> The task
Lines in the listing below that include the word "said" need to be copied.

> Working data
______

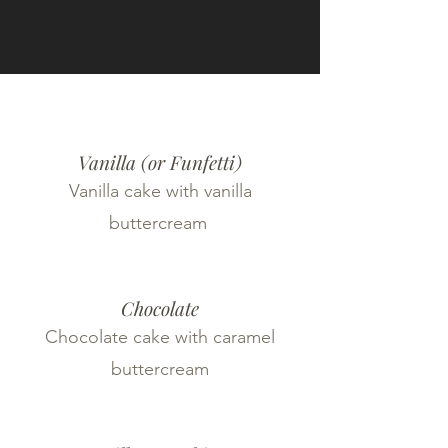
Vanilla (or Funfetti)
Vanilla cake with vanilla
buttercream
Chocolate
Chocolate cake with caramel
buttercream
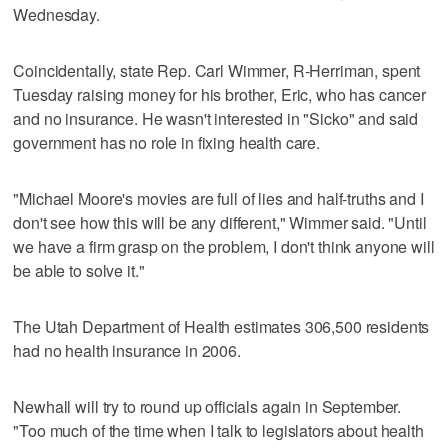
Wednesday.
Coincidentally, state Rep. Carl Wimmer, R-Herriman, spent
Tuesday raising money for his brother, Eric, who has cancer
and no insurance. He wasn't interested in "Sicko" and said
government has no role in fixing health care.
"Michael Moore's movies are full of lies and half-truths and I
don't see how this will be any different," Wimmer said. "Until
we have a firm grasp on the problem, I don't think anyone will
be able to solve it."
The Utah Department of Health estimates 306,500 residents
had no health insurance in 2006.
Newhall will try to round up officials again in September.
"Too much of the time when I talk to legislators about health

______

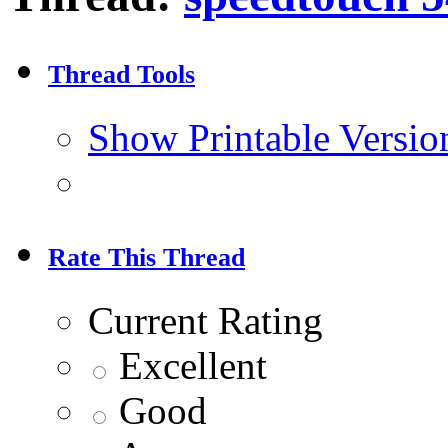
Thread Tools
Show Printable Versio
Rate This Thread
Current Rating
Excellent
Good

______

> Completed task
and no insurance. He wasn't interested in "Sicko" and said
don't see how this will be any different," Wimmer said. "Until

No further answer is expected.